Avon Barksdale April 06, 2012 at 03:14 PM
Although Obamacare is clearly flawed, King and the rest of the GOP's only response is to slash Social Security and Medicare and force the rest of us who don't make millions to fend for ourselves. And when the millions who lose the preventative care they would have under Obama they end up putting a greater burden on the healthcare system because they use the ER as their personal doctor, become more susceptible to preventative illnesses, and without access to contraception - put more kids who need government benefits into the system. Obamacare needs work but the core principals are solid. King's response only costs this country more and serves to hurt this district. How can we call ourselves a great nation if we cannot provide the most basic services to the people who need them and let millions slip through the cracks?
Kathy Schnell April 07, 2012 at 06:41 AM
Oh, what a clever little boy Mr. King is to call our bodies "sovereign" -- what a cute little play on words, but he seems to forget that the management of our sovereign bodies and health is what the right to choose is all about. How do your words taste in your mouth, Mr. King?

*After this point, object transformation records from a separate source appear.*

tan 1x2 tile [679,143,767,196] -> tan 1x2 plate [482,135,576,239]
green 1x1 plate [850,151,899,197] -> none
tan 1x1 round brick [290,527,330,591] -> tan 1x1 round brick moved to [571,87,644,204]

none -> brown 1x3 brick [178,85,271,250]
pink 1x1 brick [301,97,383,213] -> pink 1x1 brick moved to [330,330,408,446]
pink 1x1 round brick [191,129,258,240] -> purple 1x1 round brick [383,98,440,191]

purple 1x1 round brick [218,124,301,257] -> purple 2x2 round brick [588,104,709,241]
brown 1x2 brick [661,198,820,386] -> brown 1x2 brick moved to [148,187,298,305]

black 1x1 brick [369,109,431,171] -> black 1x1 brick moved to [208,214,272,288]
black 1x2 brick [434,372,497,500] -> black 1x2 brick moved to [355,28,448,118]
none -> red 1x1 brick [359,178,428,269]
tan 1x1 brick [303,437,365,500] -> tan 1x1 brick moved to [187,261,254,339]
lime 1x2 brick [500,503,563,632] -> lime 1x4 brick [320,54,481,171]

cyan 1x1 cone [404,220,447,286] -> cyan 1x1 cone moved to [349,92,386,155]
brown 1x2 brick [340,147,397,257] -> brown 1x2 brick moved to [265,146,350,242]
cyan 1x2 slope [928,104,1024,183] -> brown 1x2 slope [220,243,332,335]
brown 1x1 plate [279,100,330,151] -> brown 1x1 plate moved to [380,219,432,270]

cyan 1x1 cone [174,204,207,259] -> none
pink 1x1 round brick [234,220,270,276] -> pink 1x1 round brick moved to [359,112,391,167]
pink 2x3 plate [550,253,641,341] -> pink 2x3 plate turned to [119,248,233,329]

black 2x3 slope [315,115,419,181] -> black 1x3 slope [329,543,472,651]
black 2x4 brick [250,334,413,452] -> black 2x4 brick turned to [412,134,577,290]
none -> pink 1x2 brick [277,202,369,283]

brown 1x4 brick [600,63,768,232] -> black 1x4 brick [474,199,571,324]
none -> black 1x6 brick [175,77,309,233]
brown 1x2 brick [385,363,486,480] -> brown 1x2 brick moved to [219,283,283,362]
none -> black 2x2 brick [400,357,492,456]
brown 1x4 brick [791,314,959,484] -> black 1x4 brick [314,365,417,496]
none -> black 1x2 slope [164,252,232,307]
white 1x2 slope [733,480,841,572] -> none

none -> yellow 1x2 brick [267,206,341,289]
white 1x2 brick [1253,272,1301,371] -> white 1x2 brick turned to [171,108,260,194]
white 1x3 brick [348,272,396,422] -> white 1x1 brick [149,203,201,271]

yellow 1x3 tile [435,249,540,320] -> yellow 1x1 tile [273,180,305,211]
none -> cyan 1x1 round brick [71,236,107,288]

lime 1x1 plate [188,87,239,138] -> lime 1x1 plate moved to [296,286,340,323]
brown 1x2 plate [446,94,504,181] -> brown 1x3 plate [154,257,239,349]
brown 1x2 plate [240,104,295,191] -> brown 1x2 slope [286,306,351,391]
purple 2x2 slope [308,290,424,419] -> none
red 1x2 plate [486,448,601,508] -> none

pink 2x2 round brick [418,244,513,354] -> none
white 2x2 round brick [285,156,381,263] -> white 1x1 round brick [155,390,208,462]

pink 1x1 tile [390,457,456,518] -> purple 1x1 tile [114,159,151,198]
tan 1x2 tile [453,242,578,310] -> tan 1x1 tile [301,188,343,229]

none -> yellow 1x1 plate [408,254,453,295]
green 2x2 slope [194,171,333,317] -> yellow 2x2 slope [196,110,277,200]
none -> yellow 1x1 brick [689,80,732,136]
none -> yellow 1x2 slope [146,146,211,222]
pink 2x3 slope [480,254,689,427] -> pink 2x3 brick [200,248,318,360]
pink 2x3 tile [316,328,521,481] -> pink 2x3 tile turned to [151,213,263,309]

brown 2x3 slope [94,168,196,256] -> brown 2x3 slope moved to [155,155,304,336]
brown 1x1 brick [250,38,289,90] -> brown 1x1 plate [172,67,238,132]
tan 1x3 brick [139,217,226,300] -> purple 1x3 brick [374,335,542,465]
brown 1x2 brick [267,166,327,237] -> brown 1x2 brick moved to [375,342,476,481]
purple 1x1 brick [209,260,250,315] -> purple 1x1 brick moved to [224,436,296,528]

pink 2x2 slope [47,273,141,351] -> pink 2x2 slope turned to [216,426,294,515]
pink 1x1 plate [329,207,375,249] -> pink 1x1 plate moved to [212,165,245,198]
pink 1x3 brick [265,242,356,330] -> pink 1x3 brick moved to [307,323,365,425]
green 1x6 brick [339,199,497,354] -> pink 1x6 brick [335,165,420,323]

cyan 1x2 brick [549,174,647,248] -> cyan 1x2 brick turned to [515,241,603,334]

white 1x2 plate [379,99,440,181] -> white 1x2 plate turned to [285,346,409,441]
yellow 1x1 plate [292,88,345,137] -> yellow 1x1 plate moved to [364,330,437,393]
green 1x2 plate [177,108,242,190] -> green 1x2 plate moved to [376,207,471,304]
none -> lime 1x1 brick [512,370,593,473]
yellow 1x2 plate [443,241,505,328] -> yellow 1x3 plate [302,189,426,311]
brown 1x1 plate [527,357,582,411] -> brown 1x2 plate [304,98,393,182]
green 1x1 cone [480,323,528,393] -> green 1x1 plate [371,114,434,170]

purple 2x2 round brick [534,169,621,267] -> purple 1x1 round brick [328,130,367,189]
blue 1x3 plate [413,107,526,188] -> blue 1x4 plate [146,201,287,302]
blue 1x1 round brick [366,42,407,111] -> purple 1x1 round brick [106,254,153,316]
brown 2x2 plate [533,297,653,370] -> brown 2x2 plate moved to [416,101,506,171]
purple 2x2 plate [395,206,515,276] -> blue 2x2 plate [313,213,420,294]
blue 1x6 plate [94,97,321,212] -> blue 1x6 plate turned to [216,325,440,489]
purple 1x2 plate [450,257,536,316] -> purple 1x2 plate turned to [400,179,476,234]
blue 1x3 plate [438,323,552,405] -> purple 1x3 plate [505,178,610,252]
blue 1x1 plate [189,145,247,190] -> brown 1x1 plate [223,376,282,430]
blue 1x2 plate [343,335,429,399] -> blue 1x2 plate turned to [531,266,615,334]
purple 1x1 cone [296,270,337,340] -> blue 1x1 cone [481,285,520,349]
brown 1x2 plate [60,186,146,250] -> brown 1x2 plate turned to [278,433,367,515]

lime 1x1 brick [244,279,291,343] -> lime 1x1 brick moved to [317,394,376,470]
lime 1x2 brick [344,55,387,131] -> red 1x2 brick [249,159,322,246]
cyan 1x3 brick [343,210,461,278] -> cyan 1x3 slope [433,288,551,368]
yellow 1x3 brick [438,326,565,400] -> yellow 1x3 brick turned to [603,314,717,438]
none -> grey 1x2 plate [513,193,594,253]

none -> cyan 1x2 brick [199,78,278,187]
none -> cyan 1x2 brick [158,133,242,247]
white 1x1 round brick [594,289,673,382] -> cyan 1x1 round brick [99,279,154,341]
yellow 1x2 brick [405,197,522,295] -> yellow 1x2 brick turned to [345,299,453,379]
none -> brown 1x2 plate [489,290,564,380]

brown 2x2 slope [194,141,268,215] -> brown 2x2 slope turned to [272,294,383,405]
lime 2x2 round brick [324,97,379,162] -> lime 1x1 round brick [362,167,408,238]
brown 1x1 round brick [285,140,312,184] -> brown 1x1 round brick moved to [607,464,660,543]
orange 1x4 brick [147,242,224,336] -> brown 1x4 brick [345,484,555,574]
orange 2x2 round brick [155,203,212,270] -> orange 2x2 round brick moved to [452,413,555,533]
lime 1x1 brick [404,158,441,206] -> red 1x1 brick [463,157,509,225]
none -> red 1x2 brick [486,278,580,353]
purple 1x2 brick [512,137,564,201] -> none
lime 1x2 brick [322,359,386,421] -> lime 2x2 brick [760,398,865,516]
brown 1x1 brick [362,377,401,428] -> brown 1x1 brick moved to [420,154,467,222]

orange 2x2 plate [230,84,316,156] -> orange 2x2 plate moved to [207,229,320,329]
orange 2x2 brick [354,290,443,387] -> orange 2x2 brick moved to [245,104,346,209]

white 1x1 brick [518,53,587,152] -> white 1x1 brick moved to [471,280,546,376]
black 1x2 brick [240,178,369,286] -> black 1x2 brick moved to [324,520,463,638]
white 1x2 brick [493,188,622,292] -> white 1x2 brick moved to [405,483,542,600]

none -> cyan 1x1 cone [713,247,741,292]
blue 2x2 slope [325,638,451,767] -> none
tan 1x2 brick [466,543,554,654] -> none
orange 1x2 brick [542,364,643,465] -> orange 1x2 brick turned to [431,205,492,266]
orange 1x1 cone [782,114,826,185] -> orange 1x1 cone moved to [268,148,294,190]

Jaylah April 08, 2012 at 04:50 AM
Frank, did you ever stop to think that perhaps "Obamacare" wasn't passed as the be-all/end-all of health care reform? Can you imagine the chaos that would have ensued if everything about our current health care system all changed overnight? Did you forget that a lot of the things Obama wanted in his health care reform package were blocked by the legislature (led mostly by Republicans)? What Obama did was MAKE A START. No, his health care reform package isn't complete and yes, there are still bugs that need to be worked out. But we've known we needed to address our health care system in this country and make some vast changes for many decades. Others have tried and failed. Let's at least give Obama credit for not losing focus and at least making a start on those changes.